The goal of this trial is to investigate the effect of the ECS training on (a) OCP primary outcomes (communication and empathic skill uptake) and secondary outcomes (ECS training appraisal - relevance, novelty, clarity; self-efficacy, attitude towards communication with patients); and (b) patient-reported primary outcomes (lung cancer stigma), and secondary outcomes (perceived clinician empathy, satisfaction with OCP communication, psychological distress, social isolation, and appraisal of care).
Findings from this trial will advance understanding of the effectiveness of the ECS training intervention and inform future provider-level training interventions that may reduce lung cancer stigma and improve cancer care delivery.
govIdentifier: NCT05456841.
先前的研究表明,几乎所有(95%)肺癌患者(PwLC)都报告存在污名化问题,约有一半(48%)PwLC 在与肿瘤学护理提供者(OCPs)进行临床接触时经历过污名化。当污名化出现在医疗环境中时,可能会产生不良后果,包括患者延迟和漏报症状、错误报告吸烟行为以及避免寻求帮助,如社会心理支持和戒烟咨询。需要采取多层次的干预措施来预防和减轻肺癌污名化。
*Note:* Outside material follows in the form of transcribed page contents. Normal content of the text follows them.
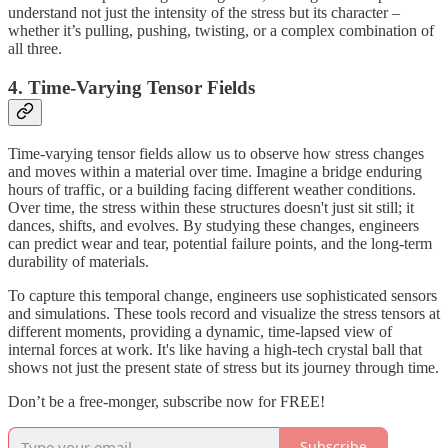
understand not just the intensity of the stress but its character –
whether it’s pulling, pushing, twisting, or a complex combination of
all three.
4. Time-Varying Tensor Fields
Time-varying tensor fields allow us to observe how stress changes
and moves within a material over time. Imagine a bridge enduring
hours of traffic, or a building facing different weather conditions.
Over time, the stress within these structures doesn't just sit still; it
dances, shifts, and evolves. By studying these changes, engineers
can predict wear and tear, potential failure points, and the long-term
durability of materials.
To capture this temporal change, engineers use sophisticated sensors
and simulations. These tools record and visualize the stress tensors at
different moments, providing a dynamic, time-lapsed view of
internal forces at work. It's like having a high-tech crystal ball that
shows not just the present state of stress but its journey through time.
Don’t be a free-monger, subscribe now for FREE!
Subscribe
一种有前途的干预措施是培训 OCPs 以同理心回应患者的情绪,并在临床接触中促进同理心沟通,从而减少患者对污名化的感知和体验。
本文介绍了一项针对常规护理(候补对照组)与同理心沟通技能(ECS)培训(干预组)进行比较的集群随机试验的研究方案。在这项研究中,我们将招募 16 个社区肿瘤学实践场所,每个场所 9-11 名 OCPs,每名 OCP 招募 6 名 PwLC。
该试验的目标是研究 ECS 培训对(a)OCP 主要结果(沟通和同理心技能采纳)和次要结果(ECS 培训评估-相关性、新颖性、清晰度;自我效能、与患者沟通的态度)的影响;以及(b)患者报告的主要结果(肺癌污名化)和次要结果(感知临床医生同理心、对 OCP 沟通的满意度、心理困扰、社会隔离和对护理的评价)的影响。
该试验的结果将增进对 ECS 培训干预有效性的理解,并为未来可能减少肺癌污名化和改善癌症护理提供的提供者层面的培训干预提供信息。
govIdentifier:NCT05456841。